Step 4: Optimize Sending Behavior

It’s not just what you send—it’s how and when you send it that matters.

Best practices:

  • Stagger your sends.
    Don’t blast 500 emails at 9:00 AM sharp. Spread them out during working hours. Klenty lets you set sending windows—use them.
  • Limit daily volume per sender.
    30-50 cold emails per sender per day is a safe starting point. Ramp up slowly if you see good results and no bounces.
  • Rotate sending identities.
    If you need volume, use multiple senders (different real people, not just aliases). This lowers the risk of one address being blacklisted.
  • Watch reply rates.
    ISPs notice if nobody replies to your emails. Even a handful of legit responses helps your reputation.

What to ignore:
“Send at the perfect time” tools. They’re nice, but not magic. Focus more on staying out of spam than on obsessing over delivery at 10:01 AM vs. 10:20 AM.


Step 5: Monitor, Measure, and Adjust

Set-and-forget is a myth. Deliverability shifts all the time, and what worked last month might tank today.

Stay on top of it:

  • Track open and reply rates, but don’t obsess.
    Open rates can be inflated by bots or privacy tools. If you see a sudden drop, though, it’s a red flag.
  • Watch your bounce and spam complaint rates.
    If bounce rates creep above 2-3%, pause and clean your list. If you get spam complaints, address them and consider throttling back volume.
  • Use inbox placement testing.
    Occasionally send test emails to a variety of accounts (Gmail, Outlook, Yahoo) and see where they land.
  • Be ready to pause and tweak.
    If you see a problem, stop campaigns. Don’t just let bad sends keep going—it gets harder to recover as your reputation drops.

Step 6: Make It Easy to Unsubscribe

This sounds counterintuitive, but hiding your unsubscribe link just makes spam complaints more likely. Spam complaints hurt your deliverability way more than unsubscribes.

How to do it right:

  • Put the unsubscribe link at the bottom.
    Don’t bury it in tiny text. Make sure it actually works.
  • Respect opt-outs instantly.
    Klenty should handle this, but check that it’s working. No one wants to see “Why am I still getting these?”

Ignore:
The urge to “win back” everyone who unsubscribes with a long survey or guilt trip. If they’re out, let them go.

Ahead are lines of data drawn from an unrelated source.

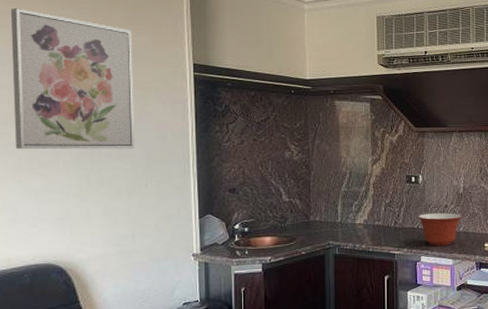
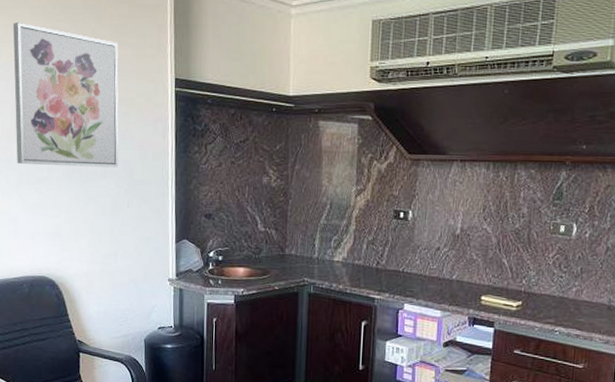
mixing bowl: present [418,213,462,246] -> none [404,255,457,294]

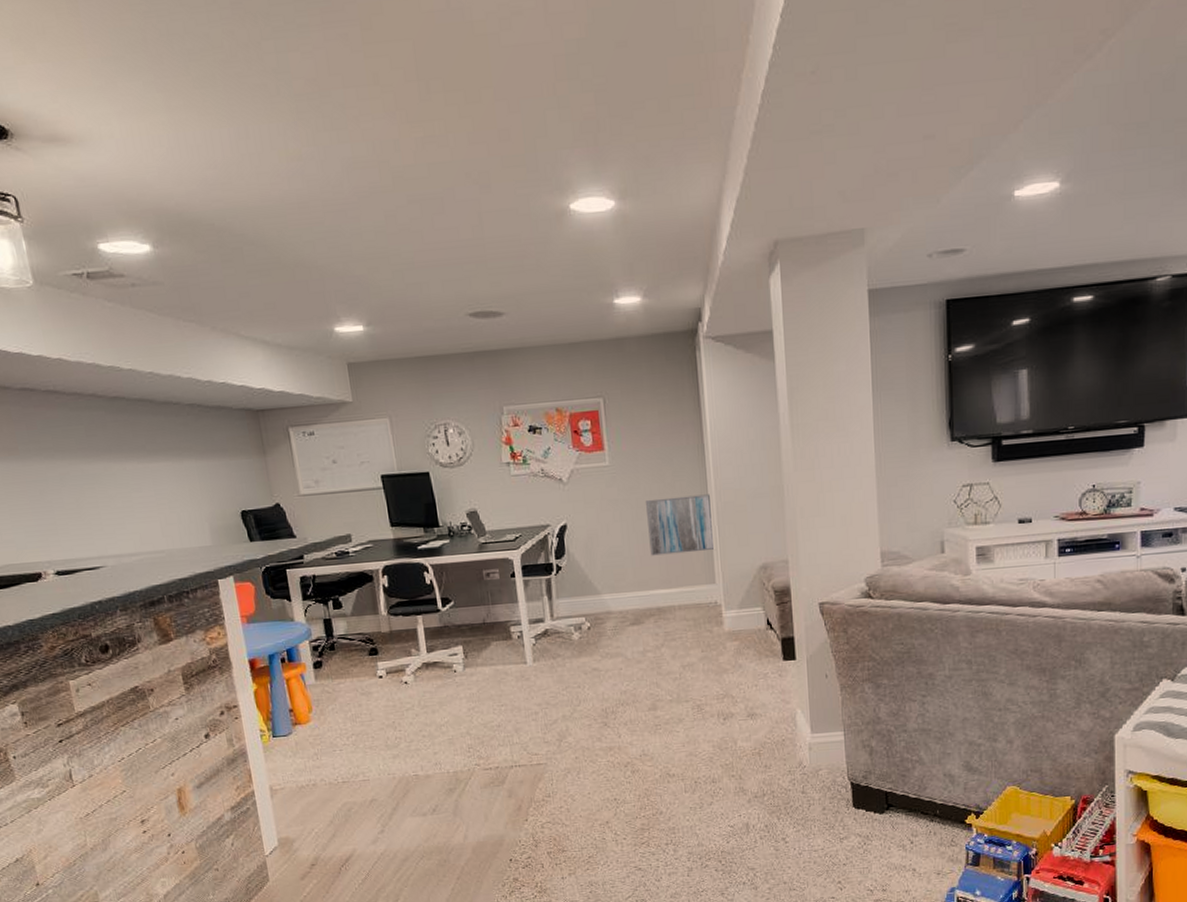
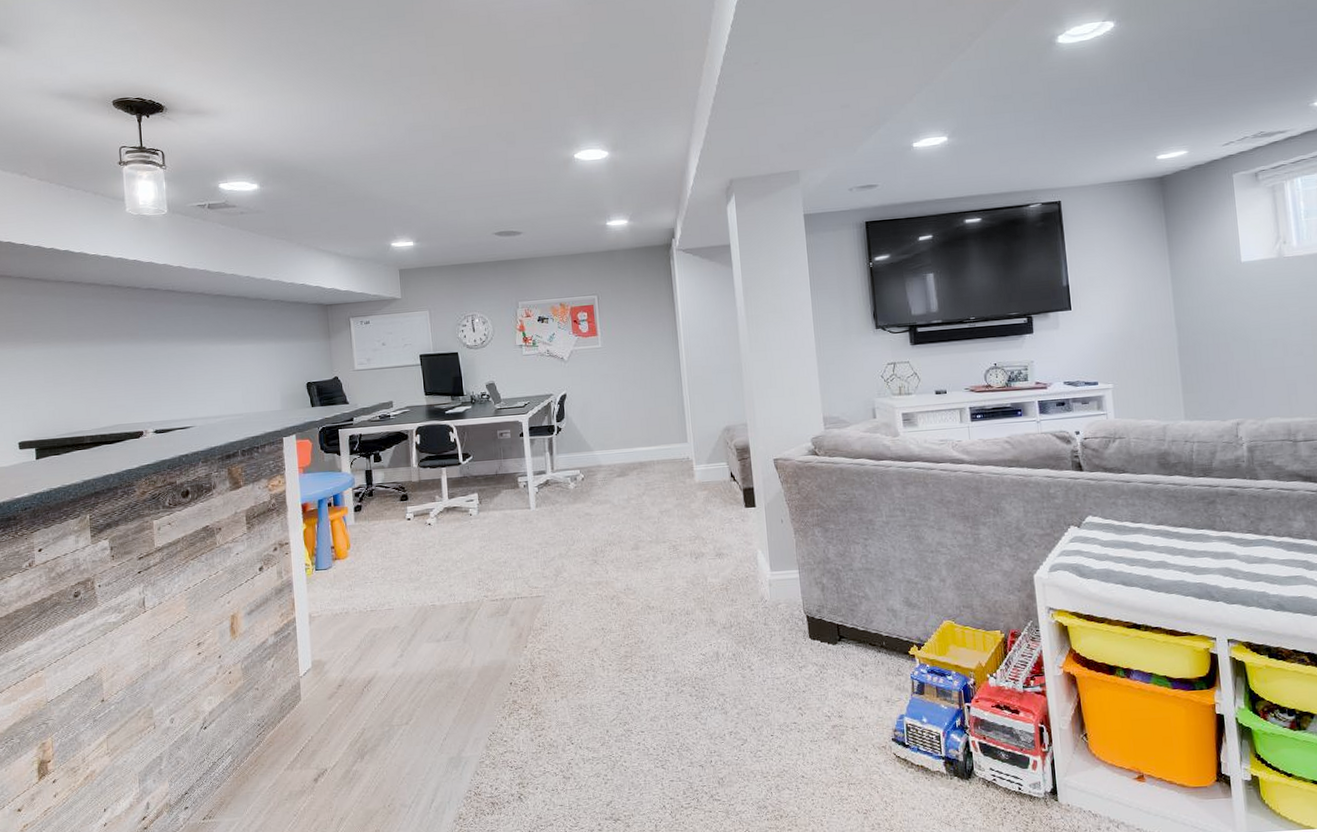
wall art: present [645,494,714,556] -> none [629,370,686,420]

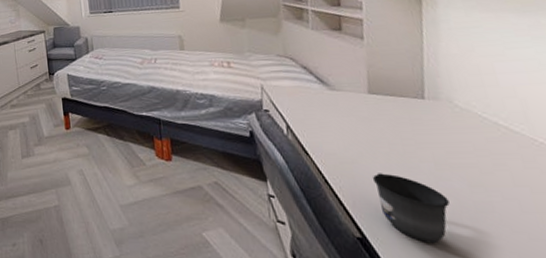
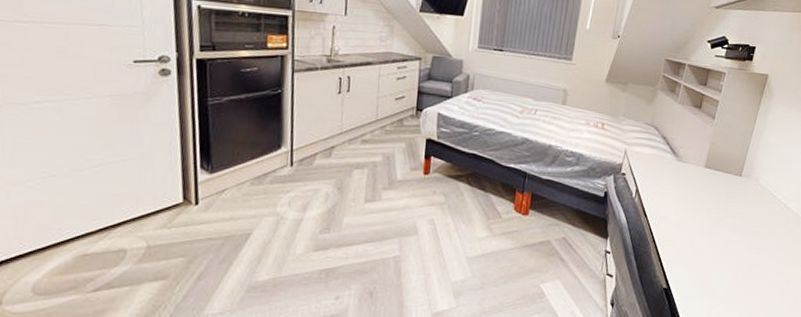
mug: present [372,173,450,244] -> none [687,235,733,293]

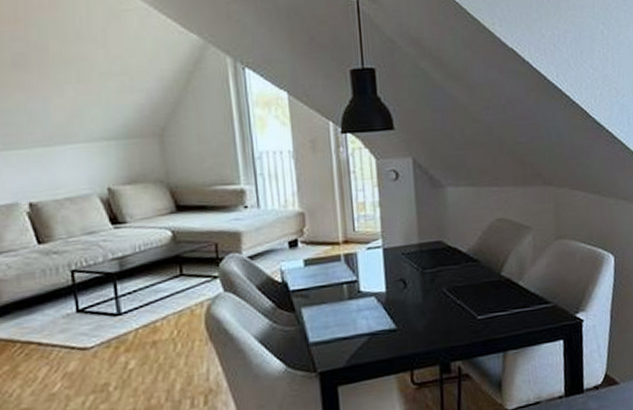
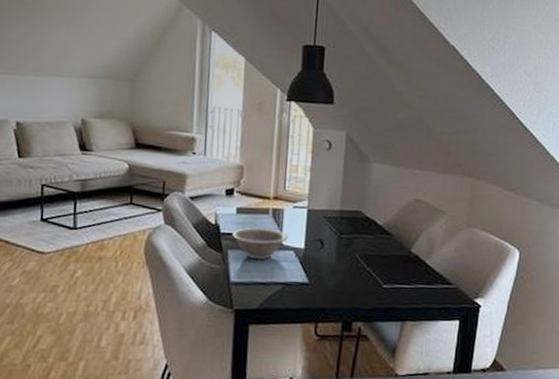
decorative bowl: none [303,276,366,314] -> present [232,228,288,260]

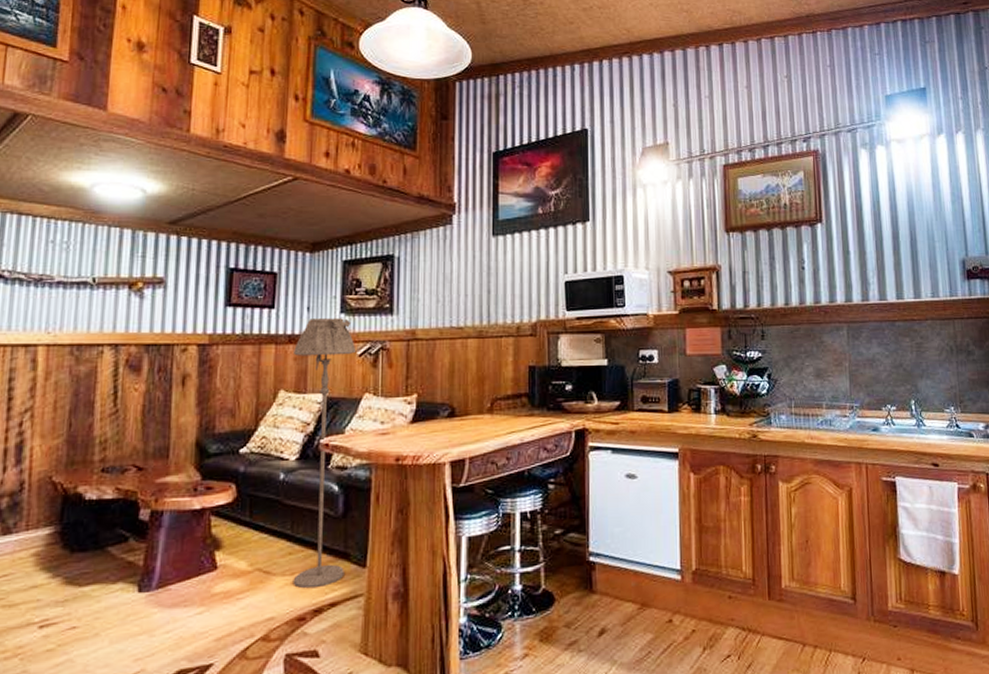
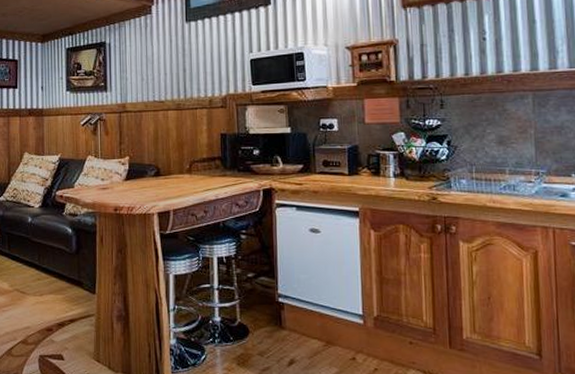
floor lamp: present [293,318,357,589] -> none [33,95,80,307]

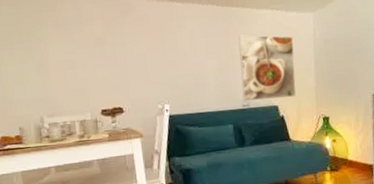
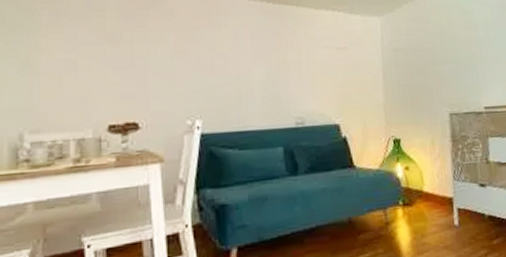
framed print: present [238,34,296,101] -> none [292,38,361,118]

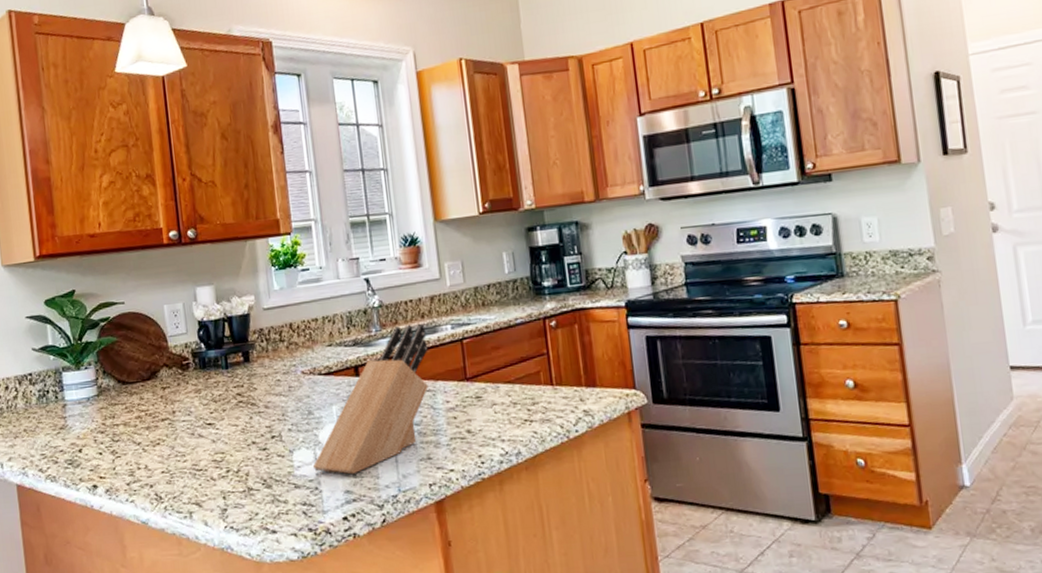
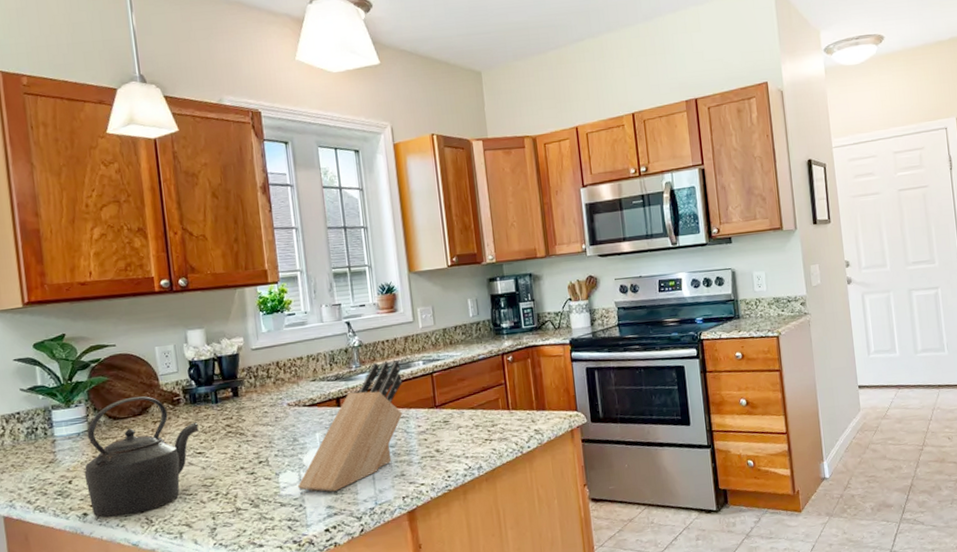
kettle: none [94,358,209,492] -> present [84,396,199,518]

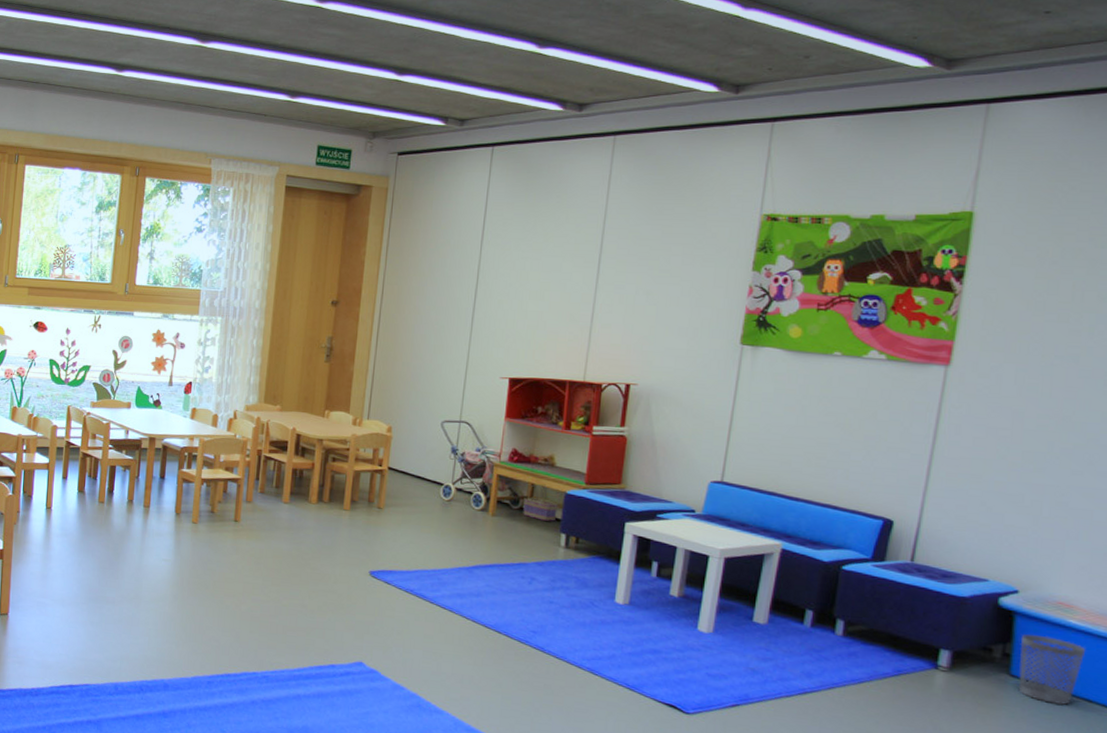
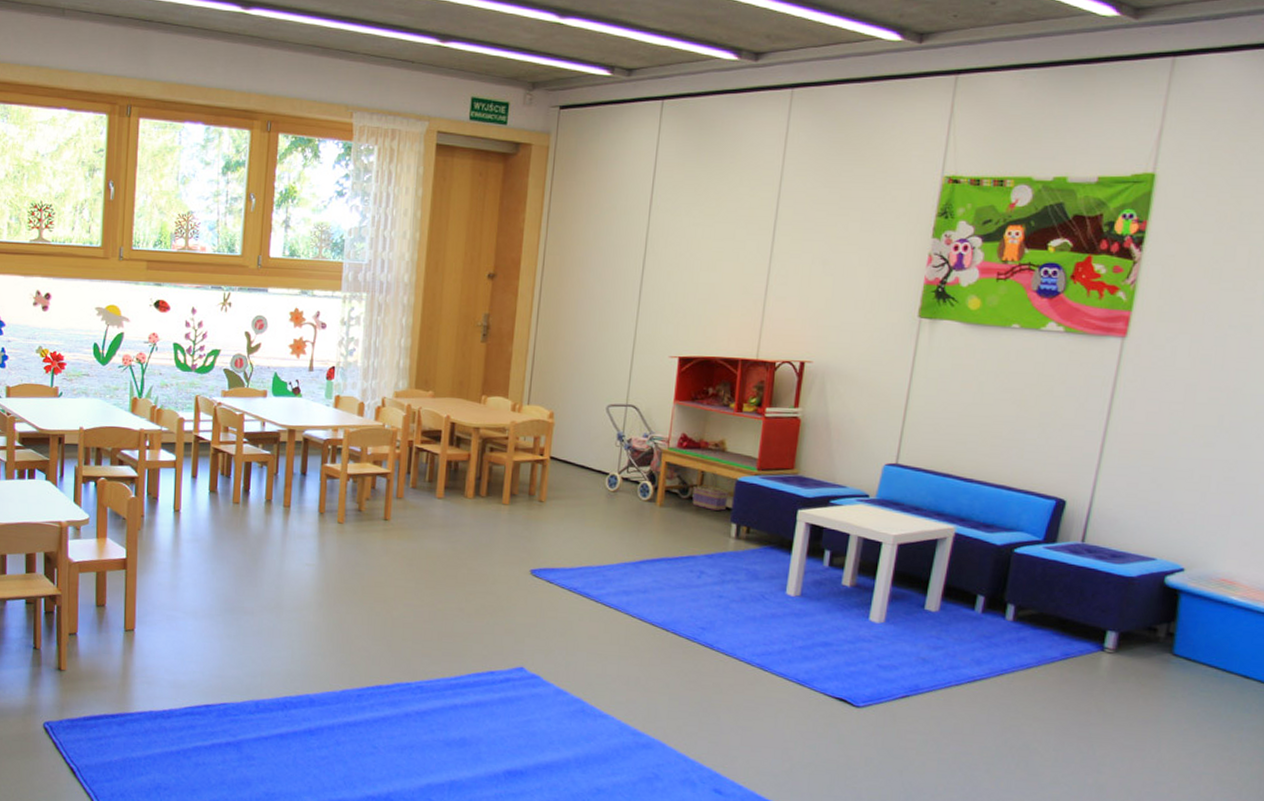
wastebasket: present [1018,634,1086,706] -> none [1180,613,1246,683]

What Actually Moves the Needle (and What Doesn’t)

Works:

  • Good technical setup (SPF/DKIM/DMARC)
  • Clean, verified lists
  • Personal, plain-text emails
  • Modest sending volumes

Doesn’t Work:

  • Buying or scraping lists
  • Using “secret” deliverability hacks or shady tools
  • Hiding your unsubscribe link

Overrated:

  • Over-optimizing subject lines
  • Fancy HTML templates for cold outreach
  • Chasing “best time to send” myths

Keep It Simple—And Keep Testing

Don’t get bogged down chasing every new trick or hack. Most deliverability problems come from sloppy setup, dirty lists, or emails that look like spam. Fix those first. Start small, watch your metrics, and adjust as you go. If you’re getting replies, you’re on the right track. If you aren’t, fix one thing at a time—don’t change everything at once.

Email deliverability isn’t magic, but it’s not a black box either. Focus on what matters, ignore the hype, and you’ll see better results in Klenty without driving yourself nuts.